Propos recueillis par SANDRINE TOLOTTI
Entre géopolitique et ballon rond
La semaine, cet homme-là évolue sous la lumière un peu blafarde des salles de cours et
des centres de conférences, où il s'efforce de comprendre le monde qui nous entoure.
Pascal Boniface dirige l'Institut de relations internationales et stratégiques (Iris) et
enseigne à Paris-VIII. Spécialiste des questions géopolitiques, il est ainsi l'auteur d'une
quarantaine d'ouvrages analysant les rapports de force mondiaux sous tous leurs
aspects.
Le week-end, ce passionné de foot depuis toujours - « une passion non réciproque, je
suis un joueur médiocre » - accompagne ses enfants et d'autres sur les stades,
s'efforçant de partager avec eux ses valeurs fondamentales : « Le football est un
formidable lieu d'apprentissage des règles de la vie en collectivité et de l'esprit de
solidarité. »
C'est donc assez naturellement que lui vint l'idée, à la veille de la Coupe du monde
1998, de réconcilier sa passion et son métier : personne, jamais, ne s'était penché sur
les aspects géostratégiques de ce jeu planétaire par excellence. Il trouva portes closes.

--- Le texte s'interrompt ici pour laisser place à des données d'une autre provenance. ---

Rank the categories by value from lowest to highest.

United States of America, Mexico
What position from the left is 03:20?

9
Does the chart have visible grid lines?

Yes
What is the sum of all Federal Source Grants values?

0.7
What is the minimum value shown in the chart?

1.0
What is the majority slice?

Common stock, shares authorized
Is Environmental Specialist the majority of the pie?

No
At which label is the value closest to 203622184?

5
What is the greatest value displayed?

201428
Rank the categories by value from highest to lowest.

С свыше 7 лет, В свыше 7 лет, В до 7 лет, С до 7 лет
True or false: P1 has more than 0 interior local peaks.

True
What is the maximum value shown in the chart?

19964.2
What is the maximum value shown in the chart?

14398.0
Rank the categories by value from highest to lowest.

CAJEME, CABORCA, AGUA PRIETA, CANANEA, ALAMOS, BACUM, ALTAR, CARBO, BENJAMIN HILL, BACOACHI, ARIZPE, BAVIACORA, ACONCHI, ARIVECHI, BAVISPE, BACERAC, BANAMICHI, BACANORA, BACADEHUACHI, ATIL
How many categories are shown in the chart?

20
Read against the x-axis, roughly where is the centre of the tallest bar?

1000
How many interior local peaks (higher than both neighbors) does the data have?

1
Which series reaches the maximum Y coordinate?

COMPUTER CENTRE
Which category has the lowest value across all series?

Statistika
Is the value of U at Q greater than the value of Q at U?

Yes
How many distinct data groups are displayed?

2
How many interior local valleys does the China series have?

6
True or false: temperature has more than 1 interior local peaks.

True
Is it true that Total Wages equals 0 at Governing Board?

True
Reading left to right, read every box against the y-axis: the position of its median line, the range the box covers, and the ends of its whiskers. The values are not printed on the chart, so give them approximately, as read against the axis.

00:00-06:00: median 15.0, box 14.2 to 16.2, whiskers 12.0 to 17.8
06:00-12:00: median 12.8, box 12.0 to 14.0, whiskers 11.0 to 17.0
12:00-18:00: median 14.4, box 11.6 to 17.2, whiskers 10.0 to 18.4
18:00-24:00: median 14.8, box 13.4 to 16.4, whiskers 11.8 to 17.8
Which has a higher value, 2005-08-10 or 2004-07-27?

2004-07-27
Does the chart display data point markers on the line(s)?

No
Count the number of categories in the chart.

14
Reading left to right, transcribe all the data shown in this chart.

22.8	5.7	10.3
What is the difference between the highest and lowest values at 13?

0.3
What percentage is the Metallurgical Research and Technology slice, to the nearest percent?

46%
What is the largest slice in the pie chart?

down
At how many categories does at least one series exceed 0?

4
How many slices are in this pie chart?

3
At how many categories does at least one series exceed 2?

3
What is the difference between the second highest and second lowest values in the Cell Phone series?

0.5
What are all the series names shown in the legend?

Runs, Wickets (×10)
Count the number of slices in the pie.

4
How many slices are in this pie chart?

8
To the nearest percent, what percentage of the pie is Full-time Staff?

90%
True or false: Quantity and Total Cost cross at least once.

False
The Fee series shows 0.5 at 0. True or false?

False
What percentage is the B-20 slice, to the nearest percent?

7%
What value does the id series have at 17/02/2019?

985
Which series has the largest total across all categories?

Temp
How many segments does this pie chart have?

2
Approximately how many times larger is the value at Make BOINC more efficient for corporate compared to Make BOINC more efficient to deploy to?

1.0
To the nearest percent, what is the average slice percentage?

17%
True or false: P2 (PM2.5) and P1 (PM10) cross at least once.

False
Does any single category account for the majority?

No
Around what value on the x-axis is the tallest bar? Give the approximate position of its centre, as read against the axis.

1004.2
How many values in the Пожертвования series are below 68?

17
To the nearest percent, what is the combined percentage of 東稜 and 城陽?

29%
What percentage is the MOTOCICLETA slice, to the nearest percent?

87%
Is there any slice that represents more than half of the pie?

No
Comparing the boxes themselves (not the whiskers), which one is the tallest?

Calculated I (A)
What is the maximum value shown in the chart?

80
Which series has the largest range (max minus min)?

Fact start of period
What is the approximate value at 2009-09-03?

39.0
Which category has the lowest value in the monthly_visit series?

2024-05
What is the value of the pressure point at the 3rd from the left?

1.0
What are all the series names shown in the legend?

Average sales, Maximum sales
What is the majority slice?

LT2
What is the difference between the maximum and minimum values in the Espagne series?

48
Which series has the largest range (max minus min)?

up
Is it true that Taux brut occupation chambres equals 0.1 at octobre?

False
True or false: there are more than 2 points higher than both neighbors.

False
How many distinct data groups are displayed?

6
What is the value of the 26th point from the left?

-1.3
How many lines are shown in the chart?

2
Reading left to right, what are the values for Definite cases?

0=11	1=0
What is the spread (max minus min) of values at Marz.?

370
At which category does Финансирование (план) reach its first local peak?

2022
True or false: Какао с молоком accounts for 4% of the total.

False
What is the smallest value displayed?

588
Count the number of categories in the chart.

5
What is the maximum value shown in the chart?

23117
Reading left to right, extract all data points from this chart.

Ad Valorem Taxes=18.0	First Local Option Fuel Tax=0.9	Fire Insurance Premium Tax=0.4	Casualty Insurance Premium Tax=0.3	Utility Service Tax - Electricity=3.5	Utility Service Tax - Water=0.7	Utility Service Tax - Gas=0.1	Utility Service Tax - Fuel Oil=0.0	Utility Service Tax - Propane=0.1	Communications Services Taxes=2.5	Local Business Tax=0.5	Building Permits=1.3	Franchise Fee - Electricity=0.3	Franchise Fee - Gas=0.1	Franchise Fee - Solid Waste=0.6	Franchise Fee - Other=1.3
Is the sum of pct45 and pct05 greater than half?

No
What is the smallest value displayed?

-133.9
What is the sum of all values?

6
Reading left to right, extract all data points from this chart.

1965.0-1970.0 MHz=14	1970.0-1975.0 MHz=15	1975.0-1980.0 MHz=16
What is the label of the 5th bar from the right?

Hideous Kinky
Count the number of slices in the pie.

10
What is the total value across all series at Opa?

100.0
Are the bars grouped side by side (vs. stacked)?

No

Aucun éditeur ne donna crédit à une démarche par trop iconoclaste. Qu'à cela ne
tienne : le projet devint un colloque organisé par l'Iris. Face au scepticisme ambiant, P.
Boniface avait réussi à prouver qu'il y avait bien là un sujet, et un sujet sérieux. Depuis,
sa démarche est mieux comprise. Il publie aujourd'hui le résultat de ces années de
recherche sur les rapports entre ballon rond et mondialisation.
Parmi ses ouvrages :
- Football et mondialisation, Armand Colin, 2006.
- Vers la 4e guerre mondiale, Armand Colin, 2005.
- Chroniques proche-orientales, 2001-2005 Dalloz, 2005.
- Les Relations internationales depuis 1945, Dalloz, 2005.
- La France contre l'empire, Robert Laffont, 2003.
- Est-il permis de critiquer Israël ?, Robert Laffont, 2003.